> DOCUMENT EXCERPT
Start of Block
This past Saturday I had the privilege of participating in a bike ride titled the “Paluxy Pedal” in Glen Rose, TX. I went with a group of three friends and we all agreed on riding one of the shorter routes, the 29 mile ride. For some, 29 miles may seem like a foreboding distance, but in the world of cycling this is truly an amateur attempt. However, it remained plenty challenging for someone of my athletic ability (inability/disability). The temperatures on this particular October morning started out in the chilly upper 50’s but soon warmed to a pleasant lower 70’s. The scenery of the Texas hills and Brazos river were quite wonderful to take in on the downhills and completely ignored on the more challenging uphills.

Though I’ve only been riding for about a year, it quickly became evident to me that the name of the game in cycling is endurance and efficiency. Obviously, conditioning your body’s muscles and cardiovascular system  to work continuously for hours at a time is an ordeal in and of itself. It is an ordeal that remains true to most any race or testing of physical ability. Indeed, in our faith it is quite apparent that endurance is paramount in overcoming the hills that we ride down and over. It’s the efficiency that i find does not translate as well to my faith. Let me explain what I mean.
End of Block
> TASK DIRECTIONS
Find each different number written in digits in the Paluxy Pedal ride post, and quote the phrase where it first appears.

> AVAILABLE DATA
Start of Block
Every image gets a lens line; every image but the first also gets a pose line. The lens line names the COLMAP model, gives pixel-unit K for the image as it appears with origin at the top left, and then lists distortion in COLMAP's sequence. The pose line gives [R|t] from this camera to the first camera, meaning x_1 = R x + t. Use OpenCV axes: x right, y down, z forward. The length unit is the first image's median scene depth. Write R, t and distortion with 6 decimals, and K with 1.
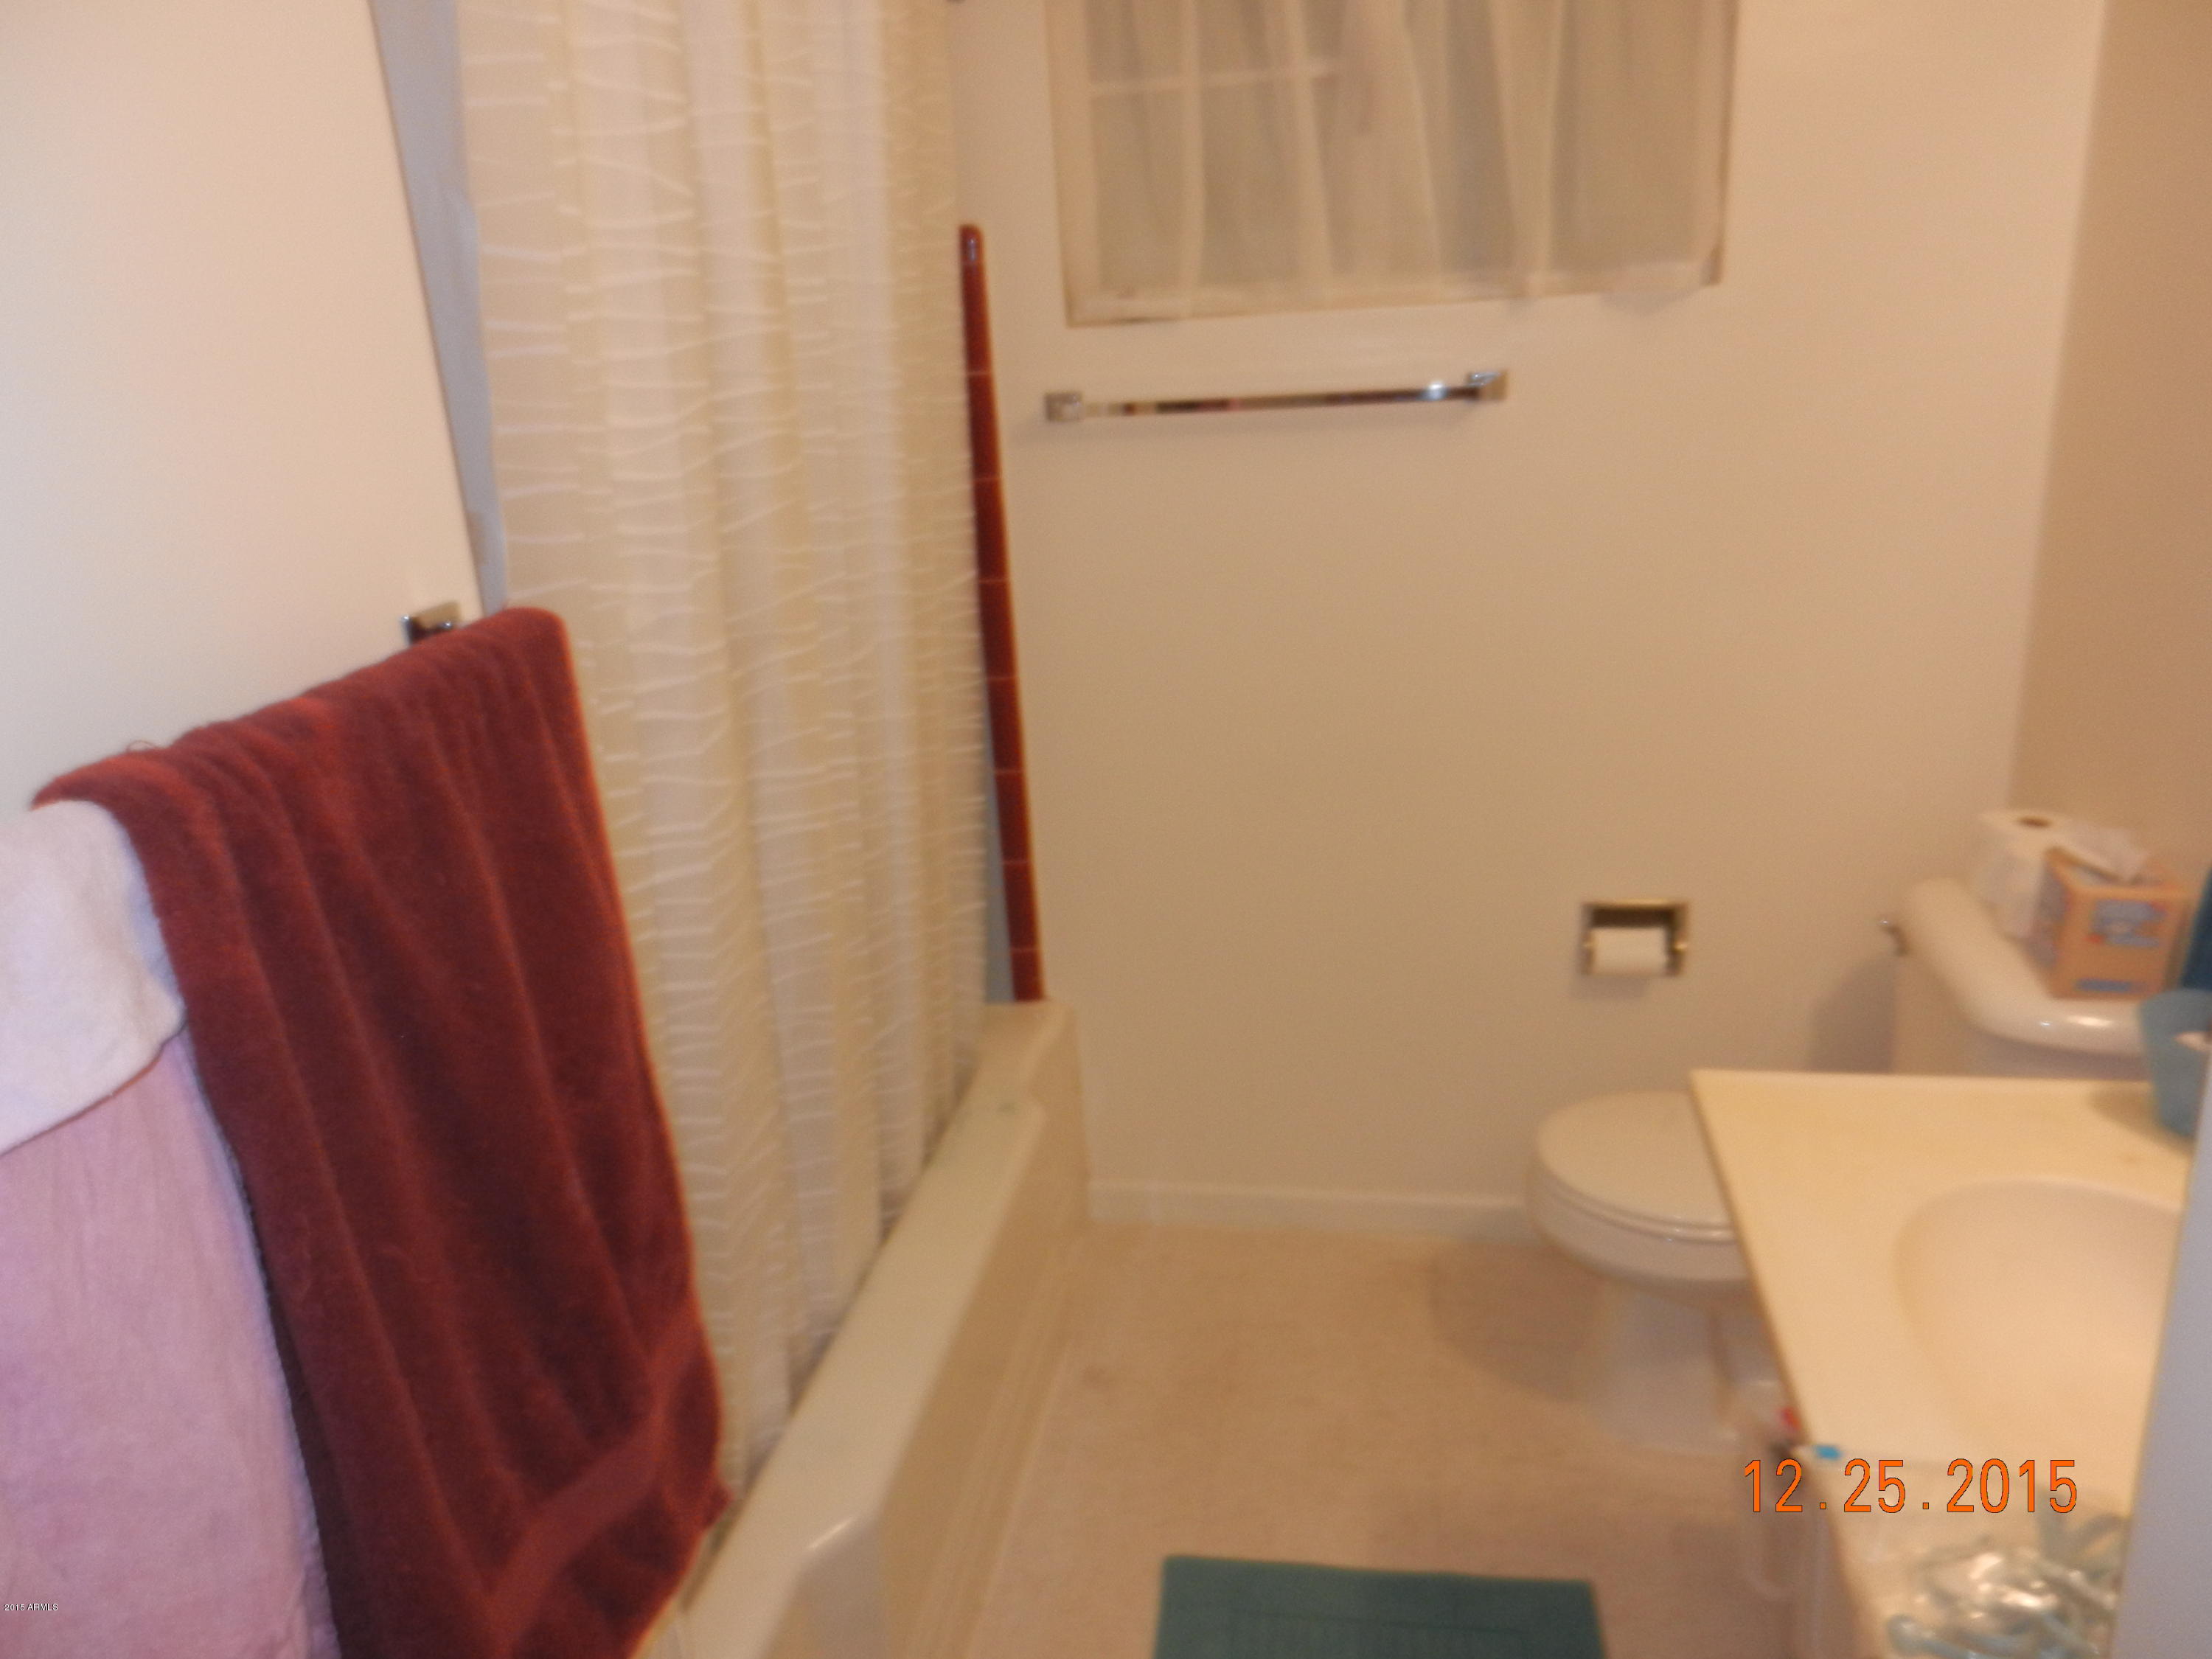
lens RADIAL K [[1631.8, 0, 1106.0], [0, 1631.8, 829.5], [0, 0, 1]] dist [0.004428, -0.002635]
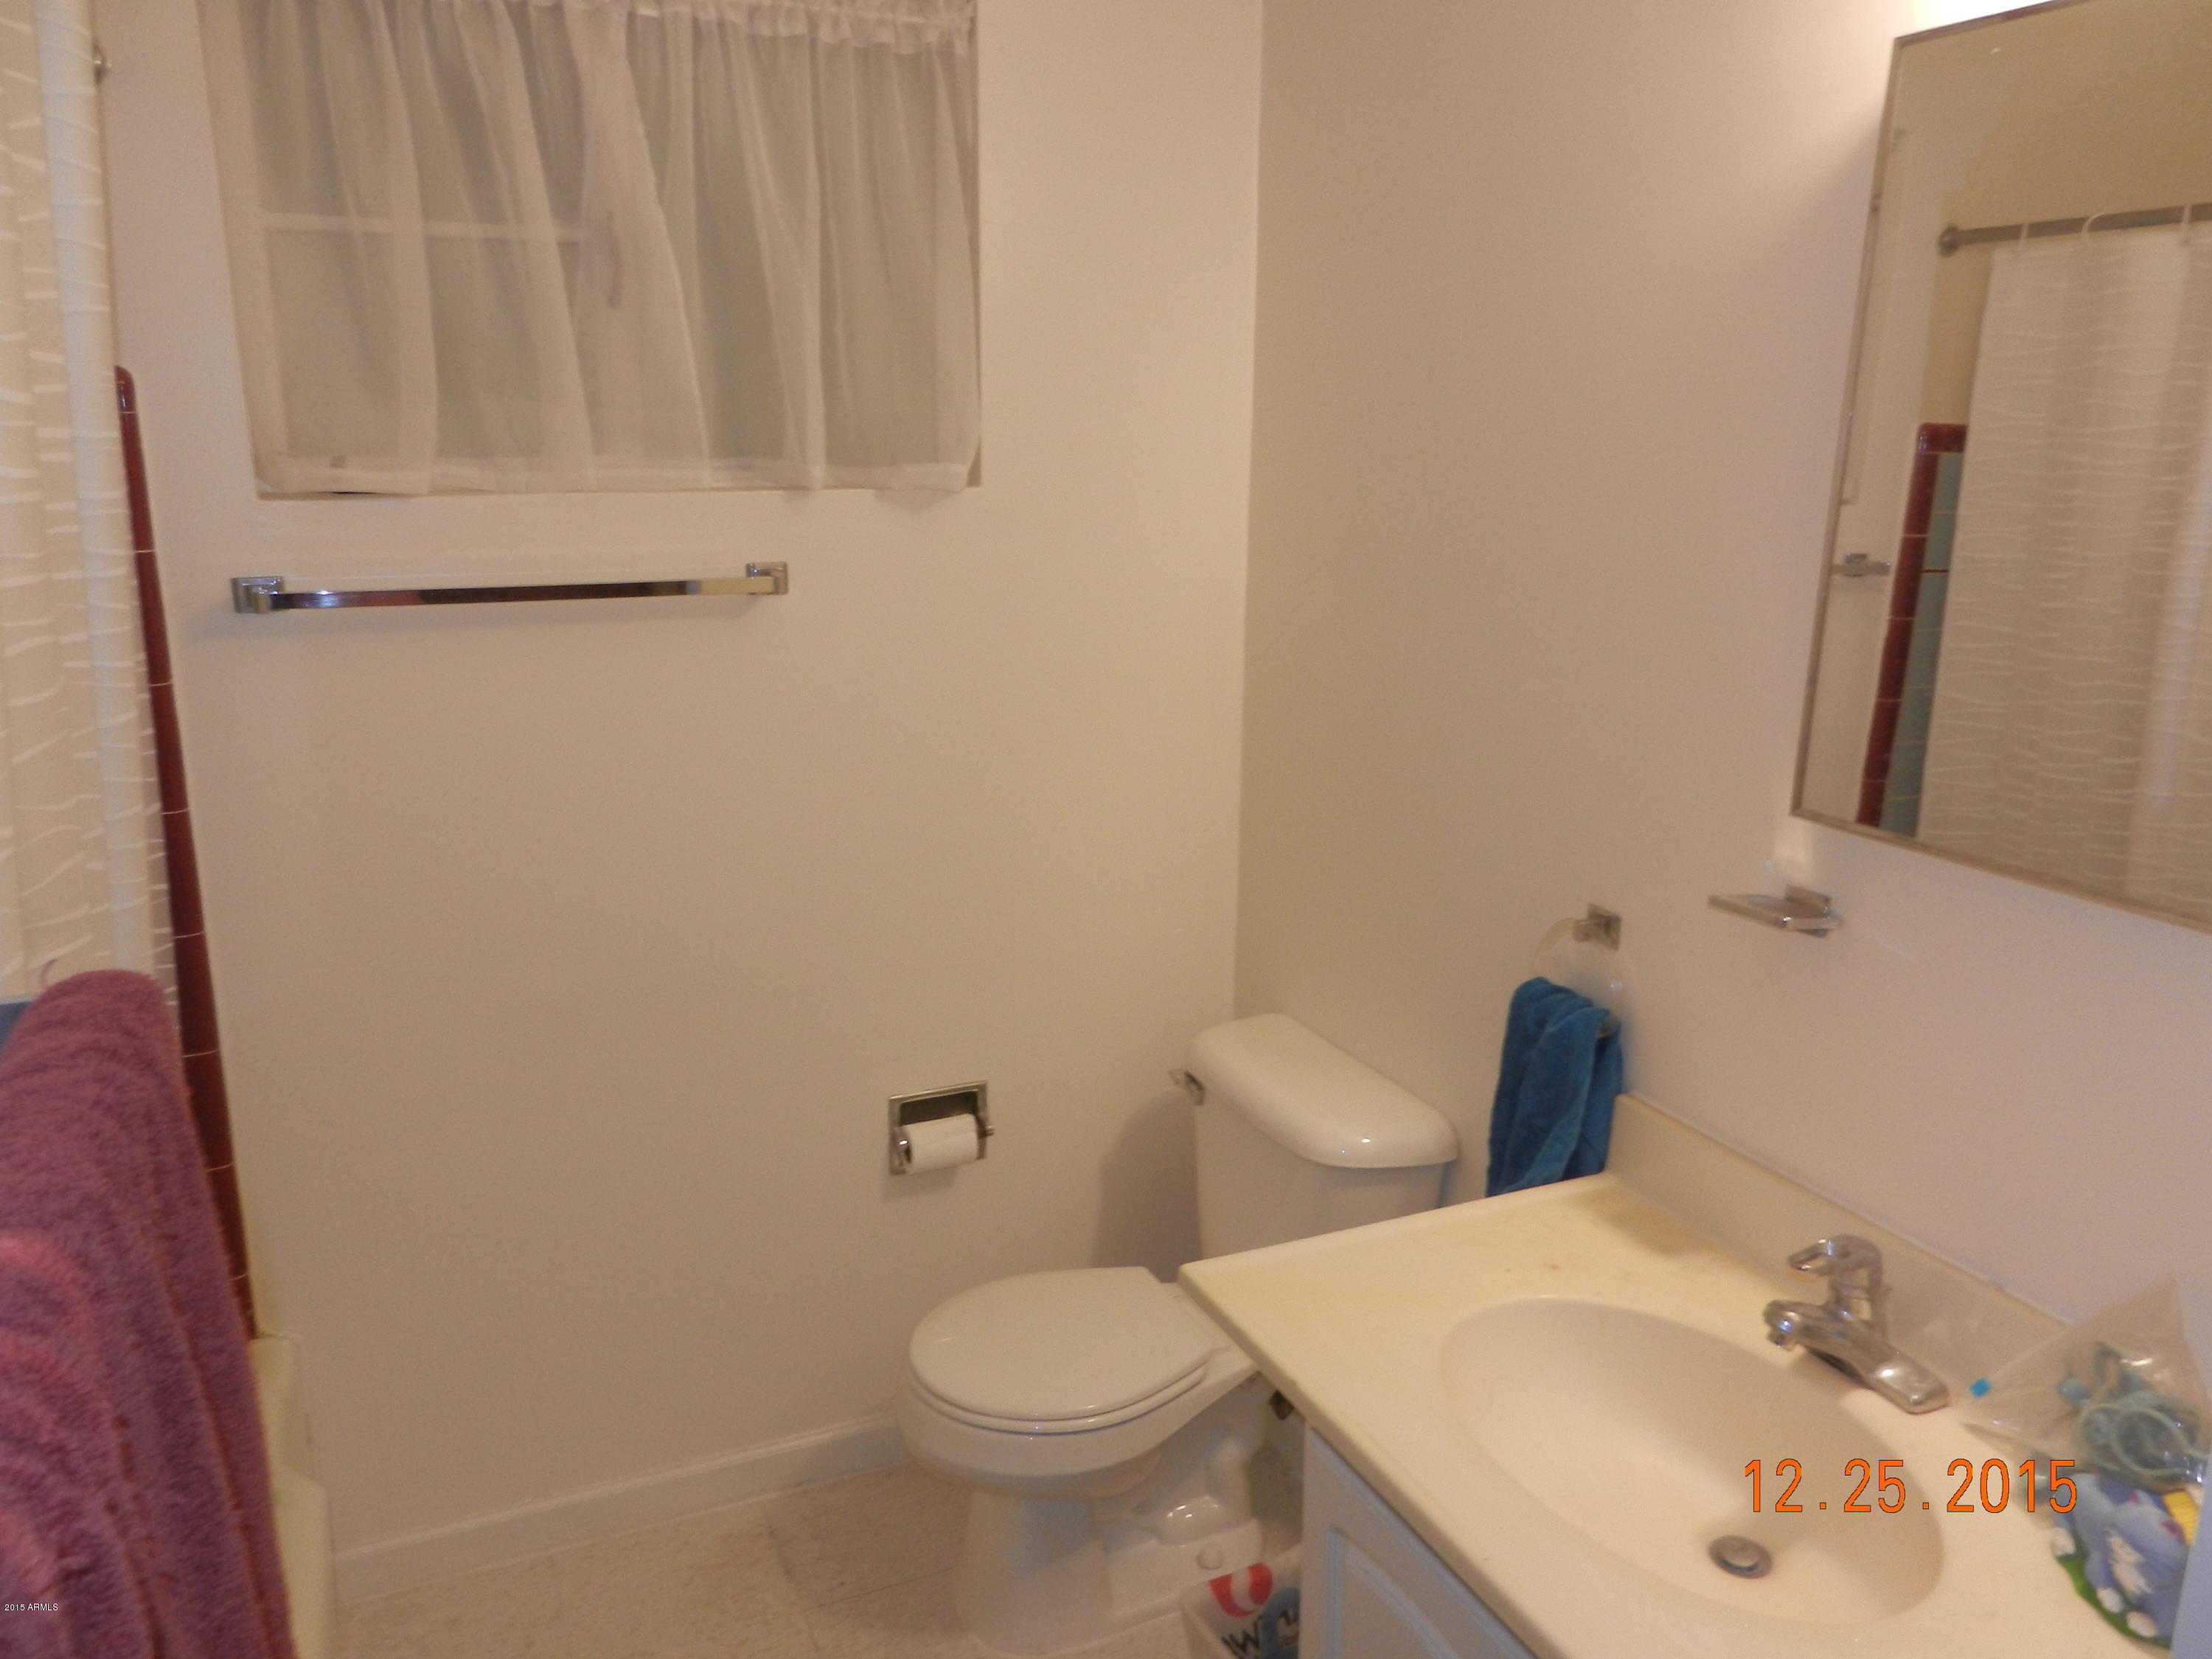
End of Block
> OUTPUT FOR THIS EXERCISE
29: "the 29 mile ride"
50: "the chilly upper 50's"
70: "a pleasant lower 70's"